(Work item) Reproduce the part of the records that opens with the line containing "(386) 643-8042" and closes with the line containing "386-328-1503", both lines included. Print those lines unchanged and nothing else.

(Material shown)
=== Begin Enclosure ===

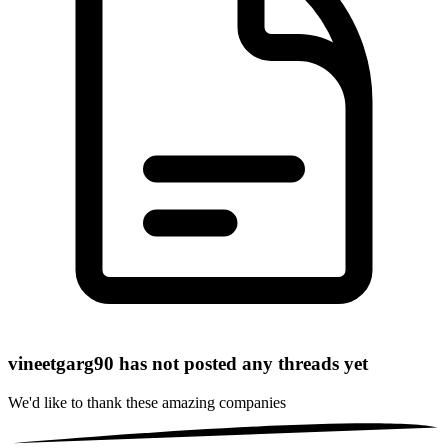
vineetgarg90 has not posted any threads yet
We'd like to thank these
amazing companies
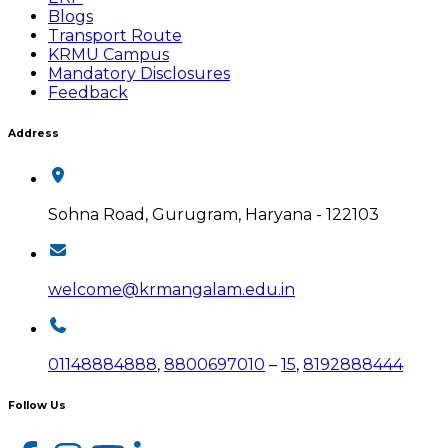
Blogs
Transport Route
KRMU Campus
Mandatory Disclosures
Feedback
Address
Sohna Road, Gurugram, Haryana - 122103
welcome@krmangalam.edu.in
01148884888
,
8800697010
–
15
,
8192888444
Follow Us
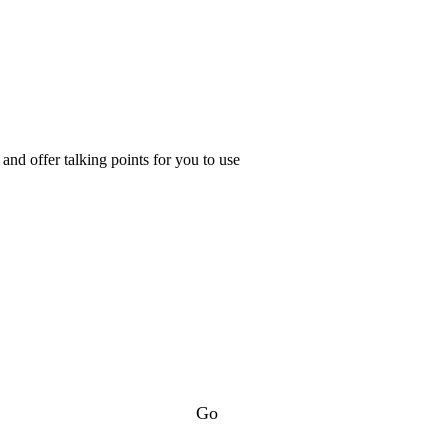
nd offer talking points for you to use
Go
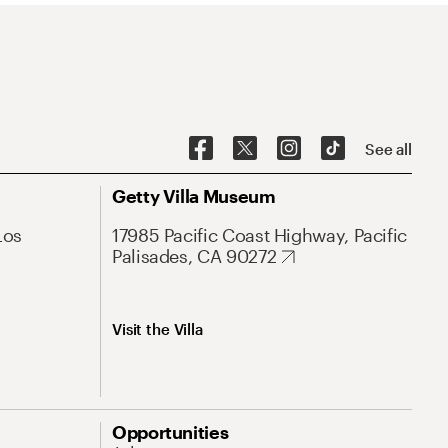
See all
Getty Villa Museum
Los
17985 Pacific Coast Highway, Pacific
Palisades, CA 90272
Visit the Villa
Opportunities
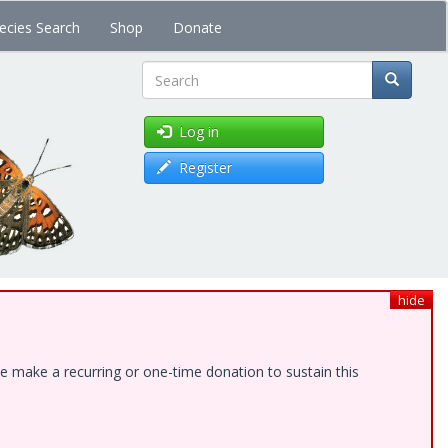
ecies Search
Shop
Donate
Search
Log in
Register
hide
e make a recurring or one-time donation to sustain this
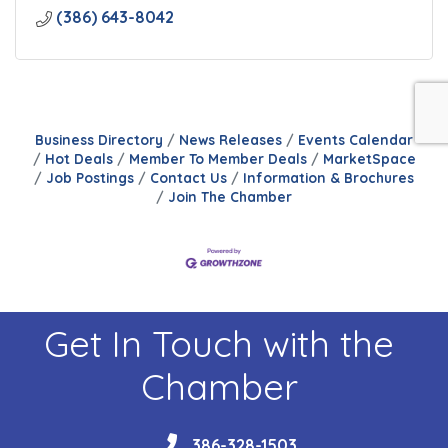
(386) 643-8042
Business Directory
News Releases
Events Calendar
Hot Deals
Member To Member Deals
MarketSpace
Job Postings
Contact Us
Information & Brochures
Join The Chamber
Get In Touch with the
Chamber
phone
386-328-1503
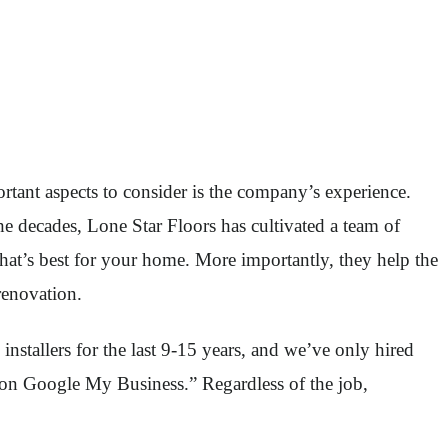
tant aspects to consider is the company’s experience.
e decades, Lone Star Floors has cultivated a team of
what’s best for your home. More importantly, they help the
renovation.
installers for the last 9-15 years, and we’ve only hired
ng on Google My Business.” Regardless of the job,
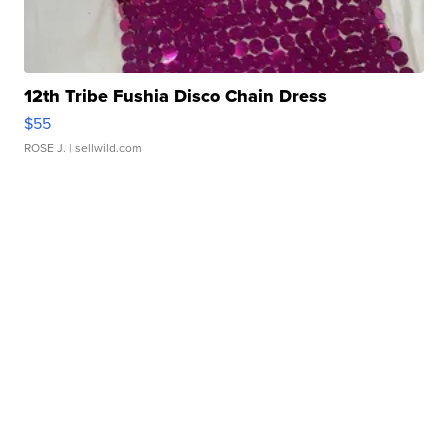
12th Tribe Fushia Disco Chain Dress
$55
ROSE J.
| sellwild.com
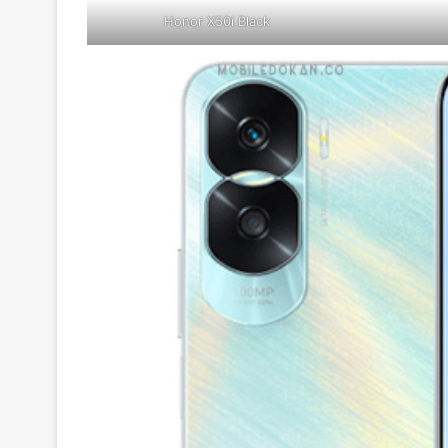
Honor X50i Black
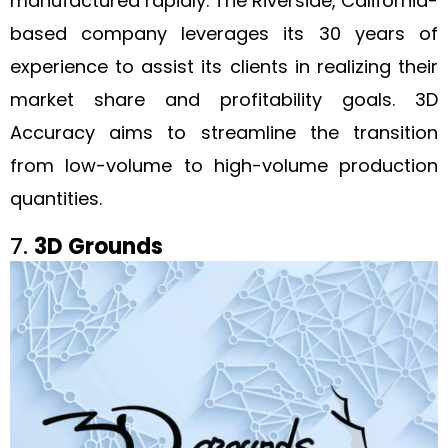
manufactured rapidly. The Riverside, California-
based company leverages its 30 years of
experience to assist its clients in realizing their
market share and profitability goals. 3D
Accuracy aims to streamline the transition
from low-volume to high-volume production
quantities.
7.
3D Grounds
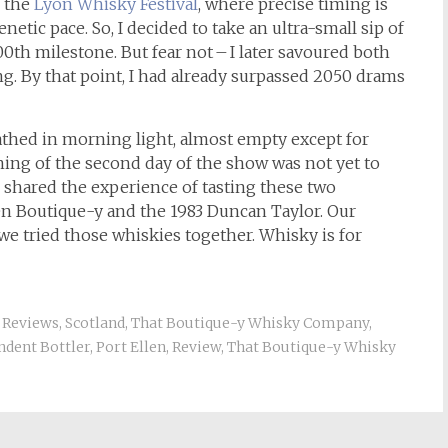
f the
Lyon Whisky Festival
, where precise timing is
netic pace. So, I decided to take an ultra-small sip of
0th milestone. But fear not – I later savoured both
. By that point, I had already surpassed 2050 drams
 bathed in morning light, almost empty except for
ening of the second day of the show was not yet to
 shared the experience of tasting these two
len Boutique-y and the 1983 Duncan Taylor. Our
we tried those whiskies together. Whisky is for
,
Reviews
,
Scotland
,
That Boutique-y Whisky Company
,
ndent Bottler
,
Port Ellen
,
Review
,
That Boutique-y Whisky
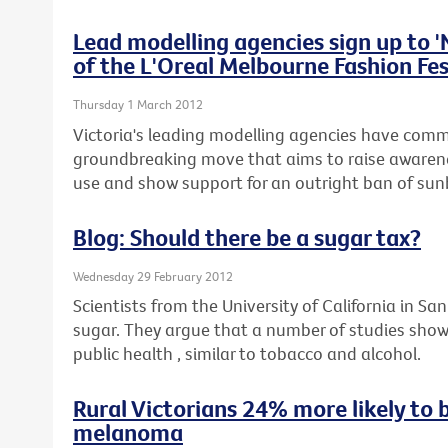
Lead modelling agencies sign up to 
of the L'Oreal Melbourne Fashion Fes
Thursday 1 March 2012
Victoria's leading modelling agencies have commi
groundbreaking move that aims to raise awaren
use and show support for an outright ban of sunb
Blog: Should there be a sugar tax?
Wednesday 29 February 2012
Scientists from the University of California in San
sugar. They argue that a number of studies show
public health , similar to tobacco and alcohol.
Rural Victorians 24% more likely to 
melanoma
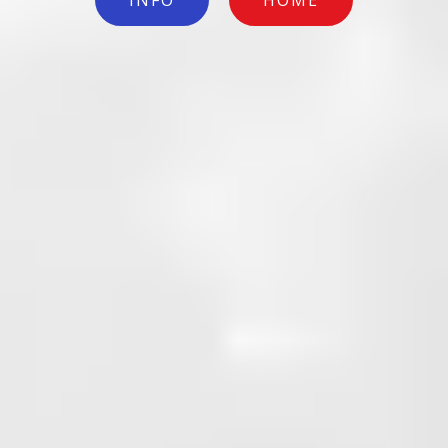
INFO
HOME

=== End Enclosure ===

(Response to the task)
(386) 643-8042
Business Directory
News Releases
Events Calendar
Hot Deals
Member To Member Deals
MarketSpace
Job Postings
Contact Us
Information & Brochures
Join The Chamber
Get In Touch with the
Chamber
phone
386-328-1503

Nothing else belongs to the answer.